Empfindet man hier die verschiedenen Zeitschichten als miteinander verwoben, fühlt man sich im Kurhaus in Bergün am Fuss des Albulapasses, das vor dem Untergang bewahrt wurde, um ein Jahrhundert zurückversetzt.
Luftkurort-Atmosphäre
Die Initiative ist umso bemerkenswerter als das nach Plänen des Zürcher Architekten Jost Franz Huwyler-Boller errichtete und 1906 in Betrieb genommene Jugendstil- Grandhotel von Beginn an um seine Existenz rang. Als Stammgäste 2002 die neue Kurhaus Bergün AG gründeten, erwies sich indes gerade dies als Segen, hatte die wirtschaftliche Schieflage doch massive Eingriffe in die Originalsubstanz verhindert.
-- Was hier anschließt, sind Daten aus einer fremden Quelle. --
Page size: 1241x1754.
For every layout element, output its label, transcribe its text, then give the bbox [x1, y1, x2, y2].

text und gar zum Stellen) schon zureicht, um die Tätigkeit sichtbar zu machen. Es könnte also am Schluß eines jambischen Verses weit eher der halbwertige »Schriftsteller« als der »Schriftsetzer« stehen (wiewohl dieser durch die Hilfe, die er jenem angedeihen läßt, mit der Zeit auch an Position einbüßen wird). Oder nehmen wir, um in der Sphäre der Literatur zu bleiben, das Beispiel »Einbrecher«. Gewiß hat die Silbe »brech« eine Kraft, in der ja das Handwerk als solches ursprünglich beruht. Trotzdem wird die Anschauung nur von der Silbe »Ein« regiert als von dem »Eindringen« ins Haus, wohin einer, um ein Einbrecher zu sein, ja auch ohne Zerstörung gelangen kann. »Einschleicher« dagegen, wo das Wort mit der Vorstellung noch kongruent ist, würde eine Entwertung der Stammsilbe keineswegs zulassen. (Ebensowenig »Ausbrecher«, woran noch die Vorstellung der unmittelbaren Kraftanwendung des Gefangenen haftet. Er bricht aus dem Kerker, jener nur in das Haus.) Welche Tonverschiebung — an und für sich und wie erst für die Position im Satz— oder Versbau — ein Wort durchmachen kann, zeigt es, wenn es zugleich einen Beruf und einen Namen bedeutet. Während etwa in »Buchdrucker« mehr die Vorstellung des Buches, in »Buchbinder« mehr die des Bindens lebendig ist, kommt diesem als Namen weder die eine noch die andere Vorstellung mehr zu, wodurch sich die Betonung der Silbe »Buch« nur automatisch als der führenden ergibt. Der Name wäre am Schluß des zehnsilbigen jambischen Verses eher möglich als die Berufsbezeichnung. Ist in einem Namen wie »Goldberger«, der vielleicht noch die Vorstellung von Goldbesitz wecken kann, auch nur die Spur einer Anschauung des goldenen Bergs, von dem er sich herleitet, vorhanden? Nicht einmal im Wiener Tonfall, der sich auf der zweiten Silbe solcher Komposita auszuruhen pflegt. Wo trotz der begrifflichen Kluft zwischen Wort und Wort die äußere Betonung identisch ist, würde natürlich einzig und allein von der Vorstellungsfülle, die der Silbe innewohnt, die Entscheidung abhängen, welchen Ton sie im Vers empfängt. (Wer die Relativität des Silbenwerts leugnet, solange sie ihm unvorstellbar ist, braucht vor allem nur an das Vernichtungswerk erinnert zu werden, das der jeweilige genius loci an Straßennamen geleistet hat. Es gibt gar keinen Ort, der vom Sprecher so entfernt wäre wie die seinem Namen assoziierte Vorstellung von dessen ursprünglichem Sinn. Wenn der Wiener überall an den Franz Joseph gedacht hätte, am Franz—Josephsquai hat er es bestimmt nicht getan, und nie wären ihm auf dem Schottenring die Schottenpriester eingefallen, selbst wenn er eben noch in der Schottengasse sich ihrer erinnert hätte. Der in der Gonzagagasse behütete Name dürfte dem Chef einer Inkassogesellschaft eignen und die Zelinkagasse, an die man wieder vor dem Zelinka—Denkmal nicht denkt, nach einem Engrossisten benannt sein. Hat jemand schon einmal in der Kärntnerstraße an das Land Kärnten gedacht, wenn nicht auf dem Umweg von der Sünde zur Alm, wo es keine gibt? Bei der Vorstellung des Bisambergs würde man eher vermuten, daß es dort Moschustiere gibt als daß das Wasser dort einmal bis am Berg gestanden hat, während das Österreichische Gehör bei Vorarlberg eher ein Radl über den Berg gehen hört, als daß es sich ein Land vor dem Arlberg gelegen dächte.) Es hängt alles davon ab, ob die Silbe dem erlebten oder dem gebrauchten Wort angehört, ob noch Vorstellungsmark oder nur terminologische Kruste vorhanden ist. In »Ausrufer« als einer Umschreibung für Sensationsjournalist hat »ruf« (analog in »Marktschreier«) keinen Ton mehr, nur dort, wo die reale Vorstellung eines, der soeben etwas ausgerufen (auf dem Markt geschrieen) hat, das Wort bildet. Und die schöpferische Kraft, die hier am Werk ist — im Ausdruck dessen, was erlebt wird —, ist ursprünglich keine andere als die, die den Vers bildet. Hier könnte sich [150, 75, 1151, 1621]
Das nach allen Regeln denkmalpflegerischer Kunst nach und nach renovierte Haus verströmt jene Atmosphäre eines Luftkurortes, als der sich das Haus einst etablieren sollte. Das Haus bekam seine Geschichte und mit ihr den weltläufigen Geist zurück, der ihm einst innewohnte – nicht zuletzt mit den rekonstruierten Rattanmöbeln, die einst in Vietnam gefertigt worden waren.